Iran has been an important player in the region since the ousting of Prime Minister Mohammad Mosaddeq in 1953 by a coup. The CIA much later acknowledged that the coup to overthrow Mosaddeq, who was nationalizing Iranian oil, was carried out under CIA direction. He was replaced by Shah Reza Pahlavi, who reigned as an absolute monarch for more than a quarter of a century before being overthrown by the Iranian Revolution in 1979. Under his reign, Shah Reza Pahlavi, who professed a barely hidden disdain for Turkey unlike his father, was instrumental in fomenting and supporting the Kurdish insurgency in Iraq. He was extremely Machiavellian in supporting the Kurdish movement under the leadership of Mullah Mustafa Barzani against the central Iraqi authorities. The shah did not want to renew an old treaty signed in 1937 about the use of Shatt al-Arab by Iranian ships. He denounced the treaty unilaterally in 1969, and Iraq could not take any retaliatory measure because of its military weakness vis-à-vis Iran. In 1975, because of Iranian blackmail, Iraq had to accept the new status on Shatt al-Arab, and the Kurdish insurgency suddenly stopped because Iran ended its weapons deliveries. To cover Iran's tracks, weapons delivered to Kurds were Soviet made, which Israel had seized from Soviet-backed Arab regimes and then handed over to Iran at the shah's demand. Barzani died of cancer and sorrow after the terrible demise of his struggle. The shah supported Yemeni royalists together with Saudi Arabia against republican forces in the Yemen Civil War from 1962 to 1970 and assisted the sultan of Oman in putting down a rebellion in Dhofar.
The 1979 Iranian Revolution promised the moon and the stars to Muslims all around the world, but when Iraq wanted the abrogation of the status of Shatt al-Arab, then Supreme Leader of Iran Ruhollah Khomeini rejected their demands by asking them how they dared to ask from an Islamic government what they did not have the courage to ask from the vile shah. The border dispute occasioned a full-scale war between Iraq and Iran that lasted eight years and was one of the longest conventional wars in the 20th century. Almost a million people died, half of them civilians. Mustard gas and other banned chemical warfare were used by Saddam Hussein's army against Iran and Kurds.
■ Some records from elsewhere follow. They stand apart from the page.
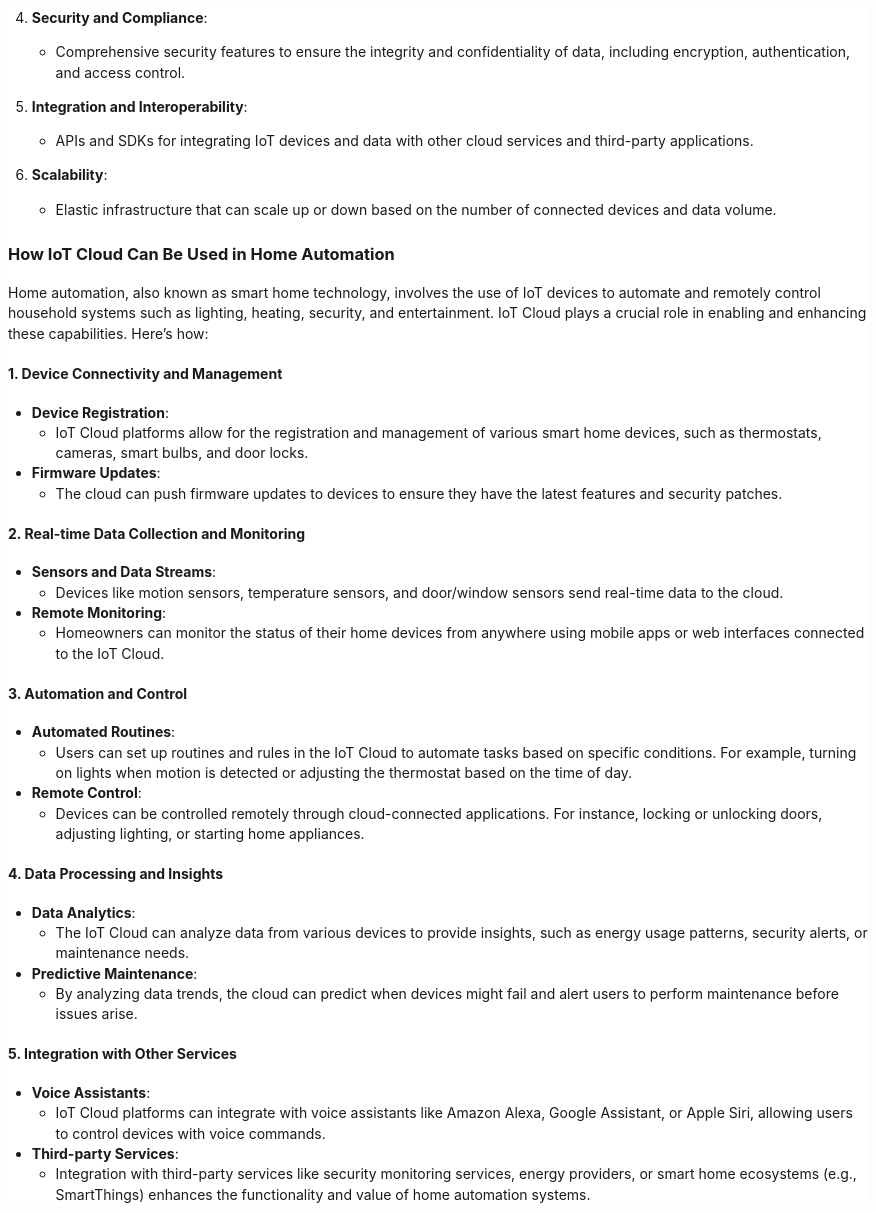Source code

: 4. **Security and Compliance**:
   - Comprehensive security features to ensure the integrity and confidentiality of data, including encryption, authentication, and access control.
   
5. **Integration and Interoperability**:
   - APIs and SDKs for integrating IoT devices and data with other cloud services and third-party applications.
   
6. **Scalability**:
   - Elastic infrastructure that can scale up or down based on the number of connected devices and data volume.

### How IoT Cloud Can Be Used in Home Automation

Home automation, also known as smart home technology, involves the use of IoT devices to automate and remotely control household systems such as lighting, heating, security, and entertainment. IoT Cloud plays a crucial role in enabling and enhancing these capabilities. Here’s how:

#### 1. **Device Connectivity and Management**
- **Device Registration**:
  - IoT Cloud platforms allow for the registration and management of various smart home devices, such as thermostats, cameras, smart bulbs, and door locks.
- **Firmware Updates**:
  - The cloud can push firmware updates to devices to ensure they have the latest features and security patches.

#### 2. **Real-time Data Collection and Monitoring**
- **Sensors and Data Streams**:
  - Devices like motion sensors, temperature sensors, and door/window sensors send real-time data to the cloud.
- **Remote Monitoring**:
  - Homeowners can monitor the status of their home devices from anywhere using mobile apps or web interfaces connected to the IoT Cloud.

#### 3. **Automation and Control**
- **Automated Routines**:
  - Users can set up routines and rules in the IoT Cloud to automate tasks based on specific conditions. For example, turning on lights when motion is detected or adjusting the thermostat based on the time of day.
- **Remote Control**:
  - Devices can be controlled remotely through cloud-connected applications. For instance, locking or unlocking doors, adjusting lighting, or starting home appliances.

#### 4. **Data Processing and Insights**
- **Data Analytics**:
  - The IoT Cloud can analyze data from various devices to provide insights, such as energy usage patterns, security alerts, or maintenance needs.
- **Predictive Maintenance**:
  - By analyzing data trends, the cloud can predict when devices might fail and alert users to perform maintenance before issues arise.

#### 5. **Integration with Other Services**
- **Voice Assistants**:
  - IoT Cloud platforms can integrate with voice assistants like Amazon Alexa, Google Assistant, or Apple Siri, allowing users to control devices with voice commands.
- **Third-party Services**:
  - Integration with third-party services like security monitoring services, energy providers, or smart home ecosystems (e.g., SmartThings) enhances the functionality and value of home automation systems.
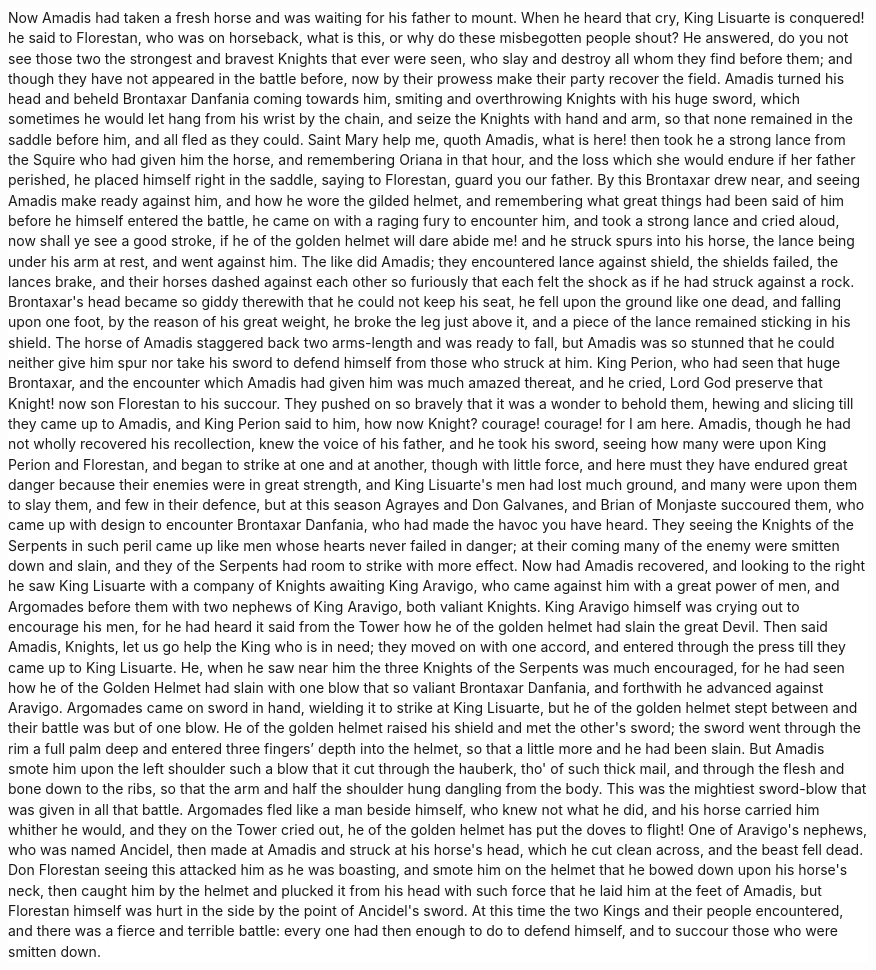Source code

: Now Amadis had taken a fresh horse and was waiting for his father to mount. When he heard that cry, King Lisuarte is conquered! he said to Florestan, who was on horseback, what is this, or why do these misbegotten people shout? He answered, do you not see those two the strongest and bravest Knights that ever were seen, who slay and destroy all whom they find before them; and though they have not appeared in the battle before, now by their prowess make their party recover the field. Amadis turned his head and beheld Brontaxar Danfania coming towards him, smiting and overthrowing Knights with his huge sword, which sometimes he would let hang from his wrist by the chain, and seize the Knights with hand and arm, so that none remained in the saddle before him, and all fled as they could. Saint Mary help me, quoth Amadis, what is here! then took he a strong lance from the Squire who had given him the horse, and remembering Oriana in that hour, and the loss which she would endure if her father perished, he placed himself right in the saddle, saying to Florestan, guard you our father. By this Brontaxar drew near, and seeing Amadis make ready against him, and how he wore the gilded helmet, and remembering what great things had been said of him before he himself entered the battle, he came on with a raging fury to encounter him, and took a strong lance and cried aloud, now shall ye see a good stroke, if he of the golden helmet will dare abide me! and he struck spurs into his horse, the lance being under his arm at rest, and went against him. The like did Amadis; they encountered lance against shield, the shields failed, the lances brake, and their horses dashed against each other so furiously that each felt the shock as if he had struck against a rock. Brontaxar's head became so giddy therewith that he could not keep his seat, he fell upon the ground like one dead, and falling upon one foot, by the reason of his great weight, he broke the leg just above it, and a piece of the lance remained sticking in his shield. The horse of Amadis staggered back two arms-length and was ready to fall, but Amadis was so stunned that he could neither give him spur nor take his sword to defend himself from those who struck at him. King Perion, who had seen that huge Brontaxar, and the encounter which Amadis had given him was much amazed thereat, and he cried, Lord God preserve that Knight! now son Florestan to his succour. They pushed on so bravely that it was a wonder to behold them, hewing and slicing till they came up to Amadis, and King Perion said to him, how now Knight? courage! courage! for I am here. Amadis, though he had not wholly recovered his recollection, knew the voice of his father, and he took his sword, seeing how many were upon King Perion and Florestan, and began to strike at one and at another, though with little force, and here must they have endured great danger because their enemies were in great strength, and King Lisuarte's men had lost much ground, and many were upon them to slay them, and few in their defence, but at this season Agrayes and Don Galvanes, and Brian of Monjaste succoured them, who came up with design to encounter Brontaxar Danfania, who had made the havoc you have heard. They seeing the Knights of the Serpents in such peril came up like men whose hearts never failed in danger; at their coming many of the enemy were smitten down and slain, and they of the Serpents had room to strike with more effect. Now had Amadis recovered, and looking to the right he saw King Lisuarte with a company of Knights awaiting King Aravigo, who came against him with a great power of men, and Argomades before them with two nephews of King Aravigo, both valiant Knights. King Aravigo himself was crying out to encourage his men, for he had heard it said from the Tower how he of the golden helmet had slain the great Devil. Then said Amadis, Knights, let us go help the King who is in need; they moved on with one accord, and entered through the press till they came up to King Lisuarte. He, when he saw near him the three Knights of the Serpents was much encouraged, for he had seen how he of the Golden Helmet had slain with one blow that so valiant Brontaxar Danfania, and forthwith he advanced against Aravigo. Argomades came on sword in hand, wielding it to strike at King Lisuarte, but he of the golden helmet stept between and their battle was but of one blow. He of the golden helmet raised his shield and met the other's sword; the sword went through the rim a full palm deep and entered three fingers’ depth into the helmet, so that a little more and he had been slain. But Amadis smote him upon the left shoulder such a blow that it cut through the hauberk, tho' of such thick mail, and through the flesh and bone down to the ribs, so that the arm and half the shoulder hung dangling from the body. This was the mightiest sword-blow that was given in all that battle. Argomades fled like a man beside himself, who knew not what he did, and his horse carried him whither he would, and they on the Tower cried out, he of the golden helmet has put the doves to flight! One of Aravigo's nephews, who was named Ancidel, then made at Amadis and struck at his horse's head, which he cut clean across, and the beast fell dead. Don Florestan seeing this attacked him as he was boasting, and smote him on the helmet that he bowed down upon his horse's neck, then caught him by the helmet and plucked it from his head with such force that he laid him at the feet of Amadis, but Florestan himself was hurt in the side by the point of Ancidel's sword. At this time the two Kings and their people encountered, and there was a fierce and terrible battle: every one had then enough to do to defend himself, and to succour those who were smitten down.

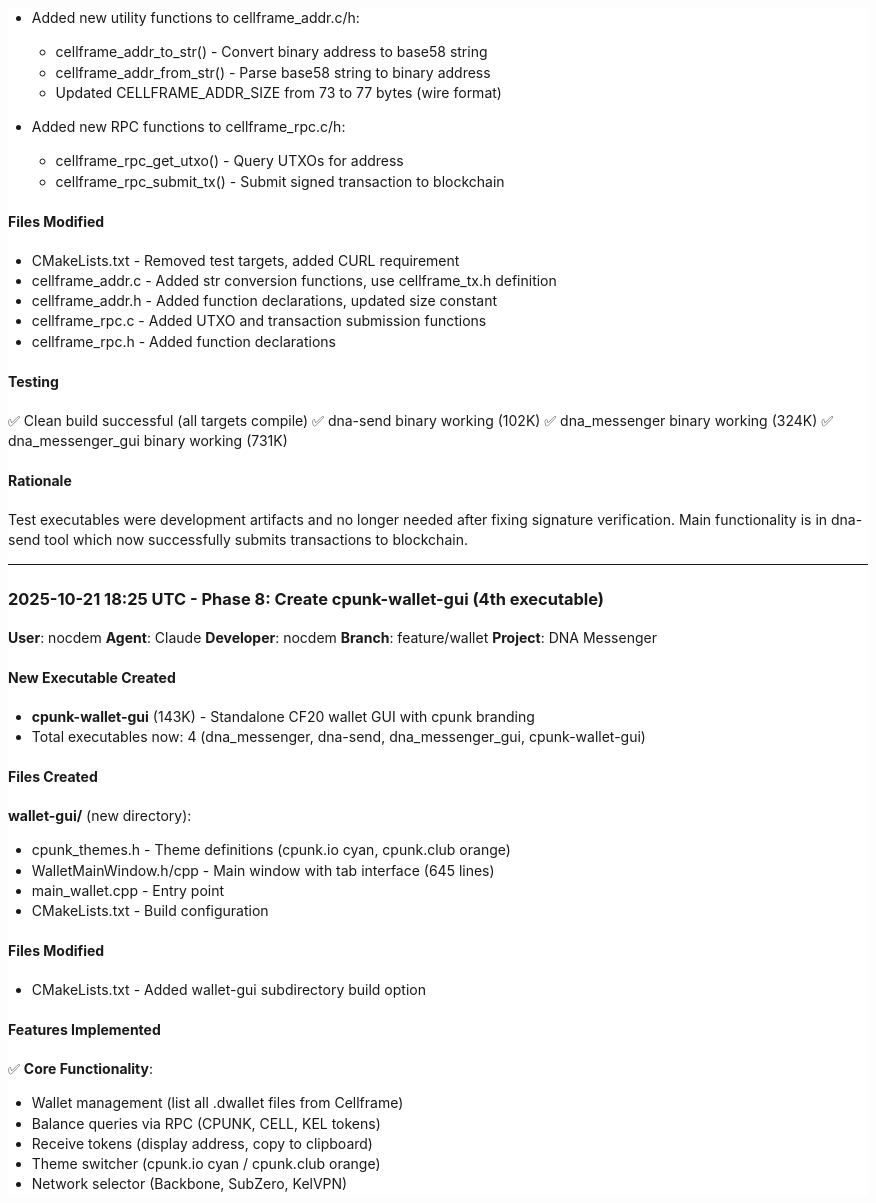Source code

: - Added new utility functions to cellframe_addr.c/h:
  - cellframe_addr_to_str() - Convert binary address to base58 string
  - cellframe_addr_from_str() - Parse base58 string to binary address
  - Updated CELLFRAME_ADDR_SIZE from 73 to 77 bytes (wire format)

- Added new RPC functions to cellframe_rpc.c/h:
  - cellframe_rpc_get_utxo() - Query UTXOs for address
  - cellframe_rpc_submit_tx() - Submit signed transaction to blockchain

#### Files Modified
- CMakeLists.txt - Removed test targets, added CURL requirement
- cellframe_addr.c - Added str conversion functions, use cellframe_tx.h definition
- cellframe_addr.h - Added function declarations, updated size constant
- cellframe_rpc.c - Added UTXO and transaction submission functions
- cellframe_rpc.h - Added function declarations

#### Testing
✅ Clean build successful (all targets compile)
✅ dna-send binary working (102K)
✅ dna_messenger binary working (324K)
✅ dna_messenger_gui binary working (731K)

#### Rationale
Test executables were development artifacts and no longer needed after fixing signature verification. Main functionality is in dna-send tool which now successfully submits transactions to blockchain.

---

### 2025-10-21 18:25 UTC - Phase 8: Create cpunk-wallet-gui (4th executable)
**User**: nocdem
**Agent**: Claude
**Developer**: nocdem
**Branch**: feature/wallet
**Project**: DNA Messenger

#### New Executable Created
- **cpunk-wallet-gui** (143K) - Standalone CF20 wallet GUI with cpunk branding
- Total executables now: 4 (dna_messenger, dna-send, dna_messenger_gui, cpunk-wallet-gui)

#### Files Created
**wallet-gui/** (new directory):
- cpunk_themes.h - Theme definitions (cpunk.io cyan, cpunk.club orange)
- WalletMainWindow.h/cpp - Main window with tab interface (645 lines)
- main_wallet.cpp - Entry point
- CMakeLists.txt - Build configuration

#### Files Modified
- CMakeLists.txt - Added wallet-gui subdirectory build option

#### Features Implemented
✅ **Core Functionality**:
- Wallet management (list all .dwallet files from Cellframe)
- Balance queries via RPC (CPUNK, CELL, KEL tokens)
- Receive tokens (display address, copy to clipboard)
- Theme switcher (cpunk.io cyan / cpunk.club orange)
- Network selector (Backbone, SubZero, KelVPN)
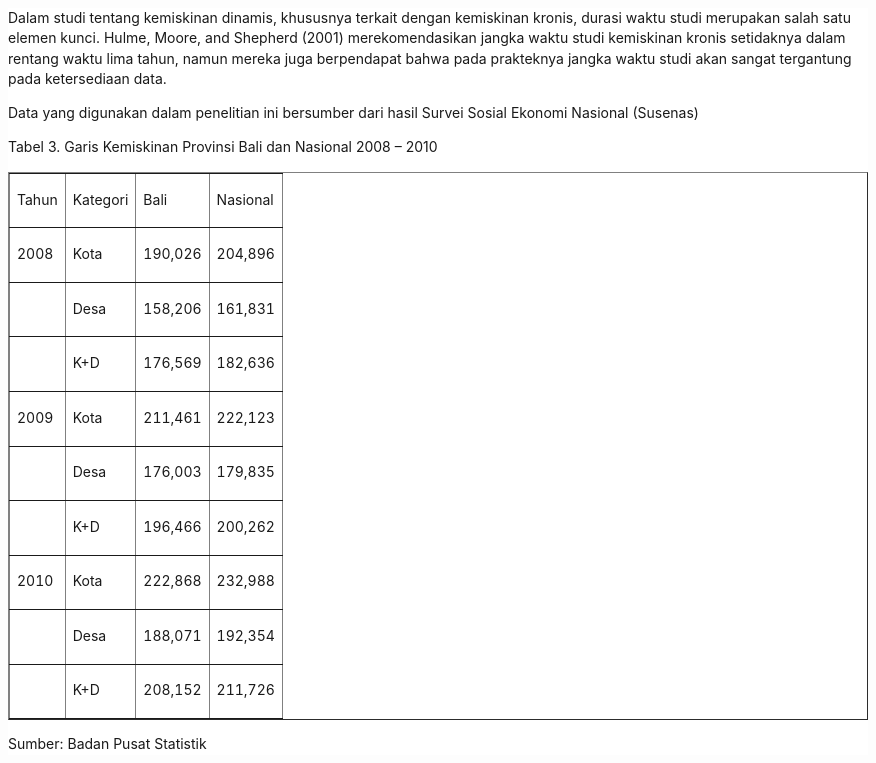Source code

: <p><span class="font16">Dalam studi tentang kemiskinan dinamis, khususnya terkait dengan kemiskinan kronis, durasi waktu studi merupakan salah satu elemen kunci. Hulme, Moore, and Shepherd (2001) merekomendasikan jangka waktu studi kemiskinan kronis setidaknya dalam rentang waktu lima tahun, namun mereka juga berpendapat bahwa pada prakteknya jangka waktu studi akan sangat tergantung pada ketersediaan data.</span></p>
<p><span class="font16">Data yang digunakan dalam penelitian ini bersumber dari hasil Survei Sosial Ekonomi Nasional (Susenas)</span></p>
<p><span class="font16">Tabel 3. Garis Kemiskinan Provinsi Bali dan Nasional 2008 – 2010</span></p>
<table border="1">
<tr><td style="vertical-align:bottom;">
<p><span class="font16">Tahun</span></p></td><td style="vertical-align:bottom;">
<p><span class="font16">Kategori</span></p></td><td style="vertical-align:bottom;">
<p><span class="font16">Bali</span></p></td><td style="vertical-align:bottom;">
<p><span class="font16">Nasional</span></p></td></tr>
<tr><td style="vertical-align:bottom;">
<p><span class="font16">2008</span></p></td><td style="vertical-align:bottom;">
<p><span class="font16">Kota</span></p></td><td style="vertical-align:bottom;">
<p><span class="font16">190,026</span></p></td><td style="vertical-align:bottom;">
<p><span class="font16">204,896</span></p></td></tr>
<tr><td style="vertical-align:top;"></td><td style="vertical-align:top;">
<p><span class="font16">Desa</span></p></td><td style="vertical-align:top;">
<p><span class="font16">158,206</span></p></td><td style="vertical-align:top;">
<p><span class="font16">161,831</span></p></td></tr>
<tr><td style="vertical-align:top;"></td><td style="vertical-align:top;">
<p><span class="font16">K+D</span></p></td><td style="vertical-align:top;">
<p><span class="font16">176,569</span></p></td><td style="vertical-align:top;">
<p><span class="font16">182,636</span></p></td></tr>
<tr><td style="vertical-align:top;">
<p><span class="font16">2009</span></p></td><td style="vertical-align:top;">
<p><span class="font16">Kota</span></p></td><td style="vertical-align:top;">
<p><span class="font16">211,461</span></p></td><td style="vertical-align:top;">
<p><span class="font16">222,123</span></p></td></tr>
<tr><td style="vertical-align:top;"></td><td style="vertical-align:bottom;">
<p><span class="font16">Desa</span></p></td><td style="vertical-align:bottom;">
<p><span class="font16">176,003</span></p></td><td style="vertical-align:bottom;">
<p><span class="font16">179,835</span></p></td></tr>
<tr><td style="vertical-align:top;"></td><td style="vertical-align:top;">
<p><span class="font16">K+D</span></p></td><td style="vertical-align:top;">
<p><span class="font16">196,466</span></p></td><td style="vertical-align:top;">
<p><span class="font16">200,262</span></p></td></tr>
<tr><td style="vertical-align:top;">
<p><span class="font16">2010</span></p></td><td style="vertical-align:top;">
<p><span class="font16">Kota</span></p></td><td style="vertical-align:top;">
<p><span class="font16">222,868</span></p></td><td style="vertical-align:top;">
<p><span class="font16">232,988</span></p></td></tr>
<tr><td style="vertical-align:top;"></td><td style="vertical-align:bottom;">
<p><span class="font16">Desa</span></p></td><td style="vertical-align:bottom;">
<p><span class="font16">188,071</span></p></td><td style="vertical-align:bottom;">
<p><span class="font16">192,354</span></p></td></tr>
<tr><td style="vertical-align:top;"></td><td style="vertical-align:bottom;">
<p><span class="font16">K+D</span></p></td><td style="vertical-align:bottom;">
<p><span class="font16">208,152</span></p></td><td style="vertical-align:bottom;">
<p><span class="font16">211,726</span></p></td></tr>
</table>
<p><span class="font14">Sumber: Badan Pusat Statistik</span></p>
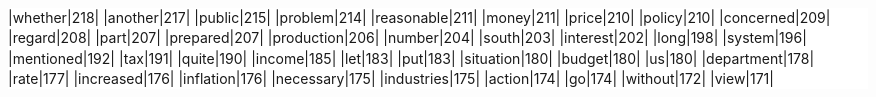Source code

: |whether|218|
|another|217|
|public|215|
|problem|214|
|reasonable|211|
|money|211|
|price|210|
|policy|210|
|concerned|209|
|regard|208|
|part|207|
|prepared|207|
|production|206|
|number|204|
|south|203|
|interest|202|
|long|198|
|system|196|
|mentioned|192|
|tax|191|
|quite|190|
|income|185|
|let|183|
|put|183|
|situation|180|
|budget|180|
|us|180|
|department|178|
|rate|177|
|increased|176|
|inflation|176|
|necessary|175|
|industries|175|
|action|174|
|go|174|
|without|172|
|view|171|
The war with Iraq totally undermined the Iranian Islamic Republic's economic and ideological capacity. Since then, Iran has only been fighting proxy wars. Iran was in a real troublesome situation in 2001, most of its army amassed on the Iraqi frontier, and its other military forces were supporting Shiite Afghans against the Taliban. U.S. neocon policies have helped Iran get away from both deep problems almost free of charge. Since then, Iran has been much more active in supporting armed movements or political forces, like Hezbollah, all around the Middle East.
Iran's involvement in Syria and Iraq is no mystery and has become almost an accepted fact since the siege of Tikrit by the Iraqi army, supported by Shiite militias under the command of an Iranian general. The latest intervention by Iran is in Yemen, a country that has been torn apart by various conflicts since 1938. This time, Iran has been supporting the Houthi militia in power in Sanaa against the elected government that has since found shelter in Aden. President Recep Tayyip Erdoğan has made a very severe declaration against Iran and the very rogue policy of conflict it uses. The reaction came from a relatively low political level. First, Foreign Minister, then the deputy minister declared, "Iran was aiming peace and mutual respect for its relations with foreign countries."
For a country having a very consistent record of rogue policies and blunt military support, the official reaction could have been ridicule; however the situation in the Middle East is far too serious and dangerous to be defined as "ridicule."